This topic is a favorite of mine, but I'll try to keep it short ... "analytics" are used, and have been used, since the beginning of the game. All sorts of different things are "analytics." It's just that today's analytics are better than the ones they used to use.
For example, you think the 50 yard line is some magic barrier where you make one decision on one side of it, and perhaps another decision on the other side. Why? So if you're on your own 45, you'd never go for it on 4th. But if you're on their 45, you might? What if (I'm just throwing out made up numbers here) the other squad is 30% likely to score if you go for it and fail from your own 45, but 25% likely to score from their 45? And what if you're 75% likely to convert, and then, overall, 20% likely to score thereafter? We have that kind of analysis now (and much, much more). Or we can just stay in the ancient analytics world of "mid field be magic ... no go if no crossed").
And, actually, analytics can, or may in the future, "take into account ... the 300 lb All-American defensive tackles," indirectly or directly. Analytics may have looked at quality of opponent ... either overall, or in specific categories (run defense, etc.) ... and determined what the percentages are in that situation ... and maybe that percentage doesn't change enough to warrant a different decision.

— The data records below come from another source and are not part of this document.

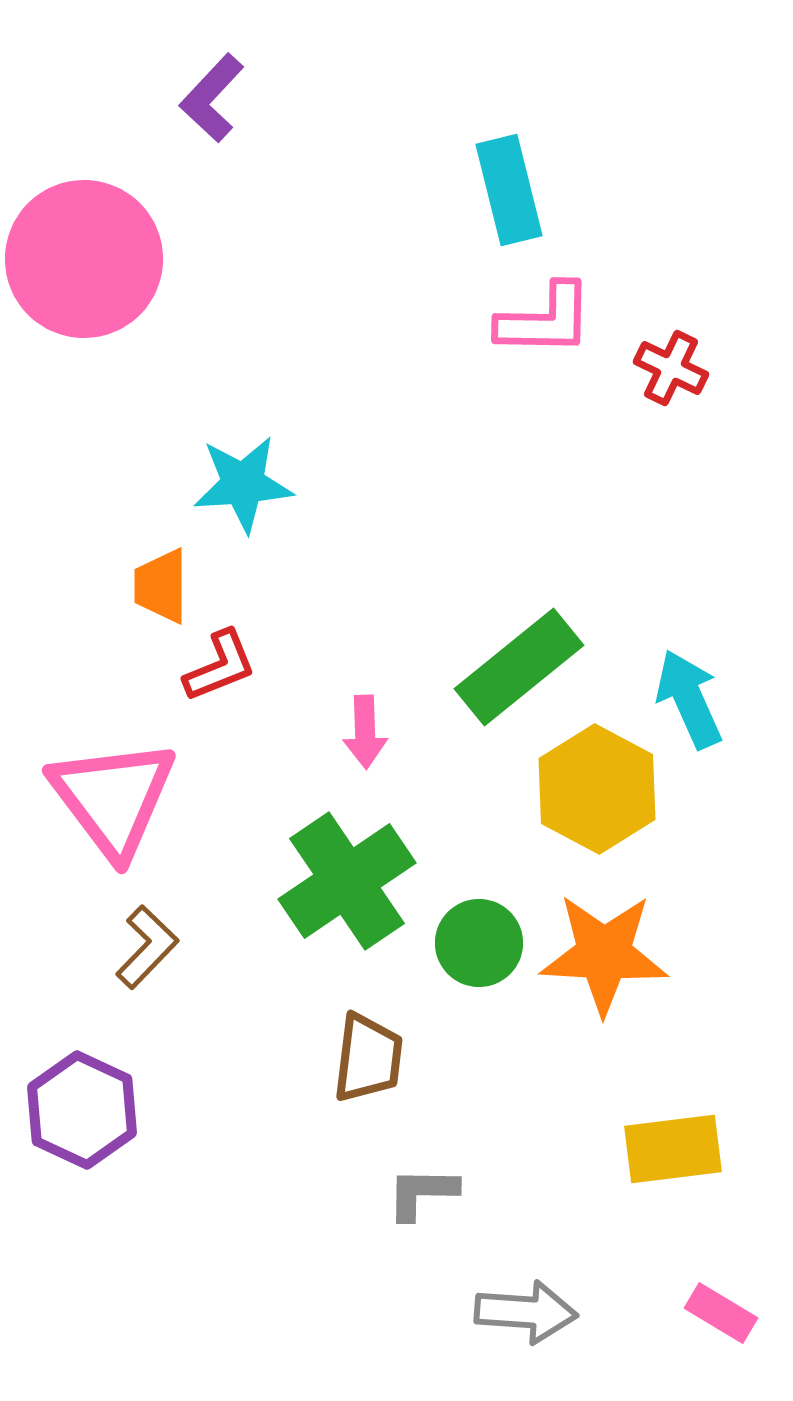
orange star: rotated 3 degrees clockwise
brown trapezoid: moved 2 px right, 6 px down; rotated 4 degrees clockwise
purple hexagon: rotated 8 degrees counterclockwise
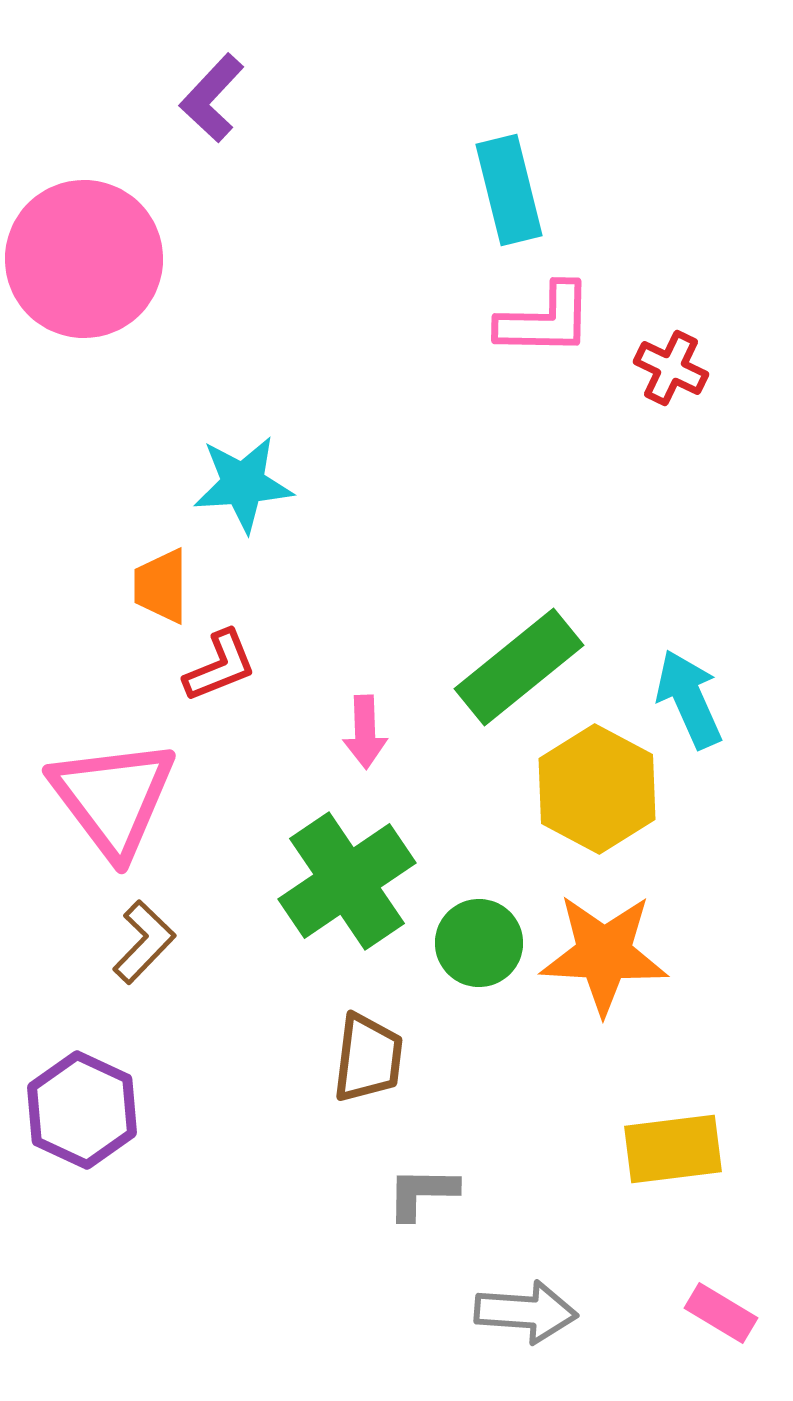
brown L-shape: moved 3 px left, 5 px up
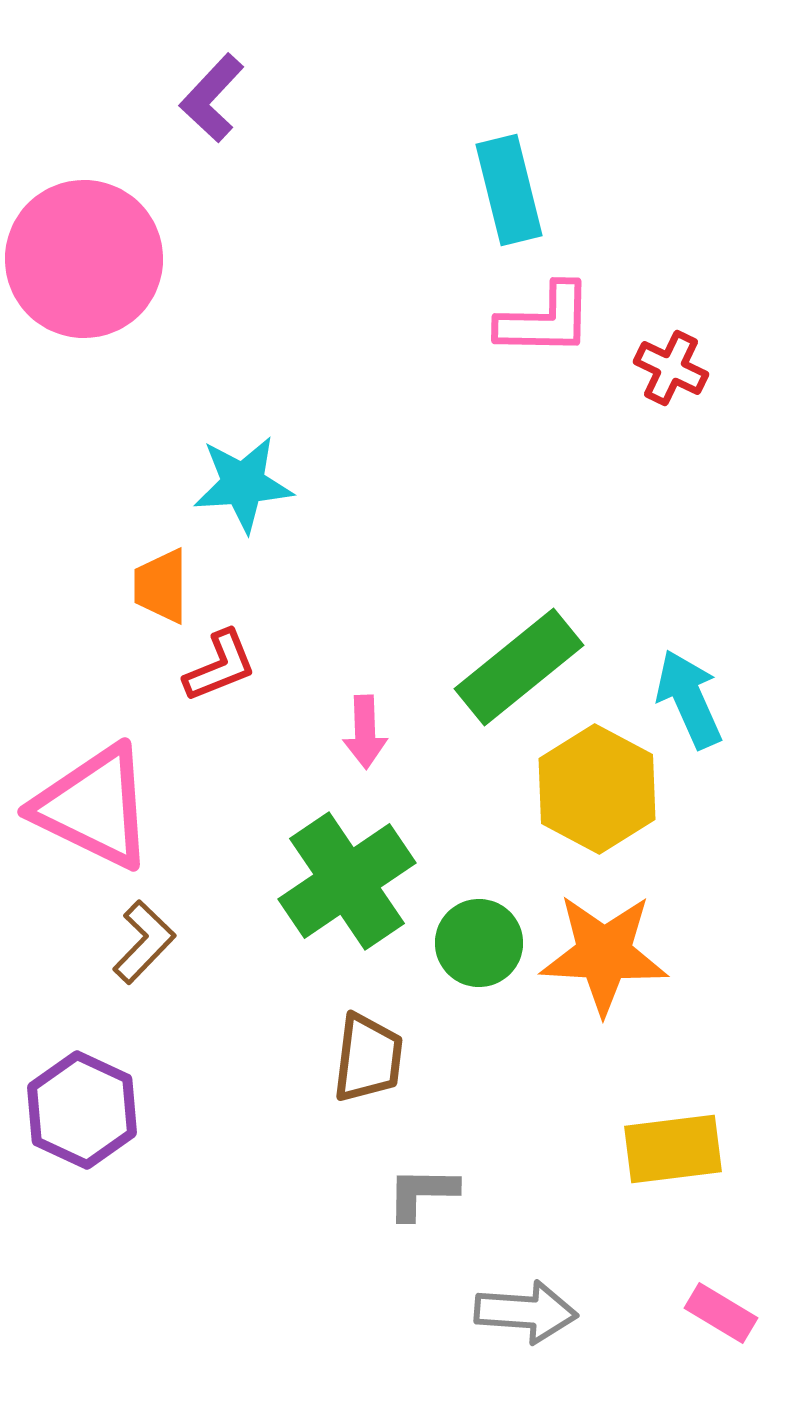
pink triangle: moved 19 px left, 9 px down; rotated 27 degrees counterclockwise
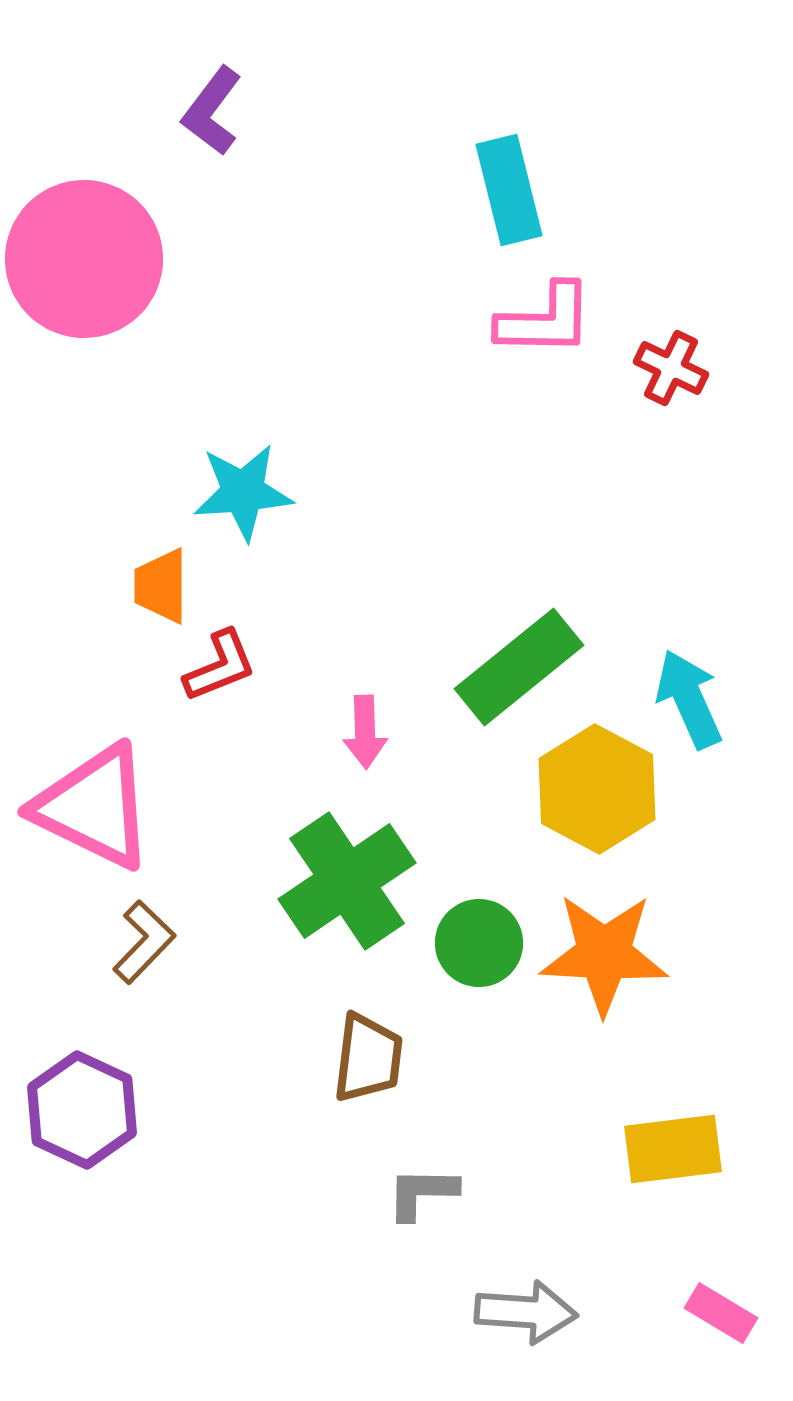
purple L-shape: moved 13 px down; rotated 6 degrees counterclockwise
cyan star: moved 8 px down
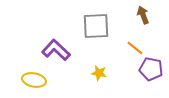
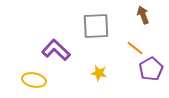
purple pentagon: rotated 30 degrees clockwise
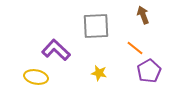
purple pentagon: moved 2 px left, 2 px down
yellow ellipse: moved 2 px right, 3 px up
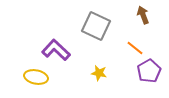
gray square: rotated 28 degrees clockwise
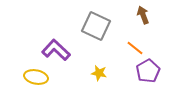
purple pentagon: moved 1 px left
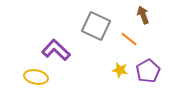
orange line: moved 6 px left, 9 px up
yellow star: moved 21 px right, 3 px up
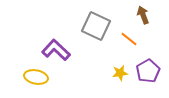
yellow star: moved 3 px down; rotated 21 degrees counterclockwise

But all these "traditional" decisions that have been made for years are evidence, themselves, of "analytics." You don't do X because you think the expected value of success in that circumstance is outweighed by the expected value of failure. But, modern day analytics actually looks at each time it happens or doesn't, and can give you the reality of expected outcome, rather than your guesstimate, which you've relied on for years.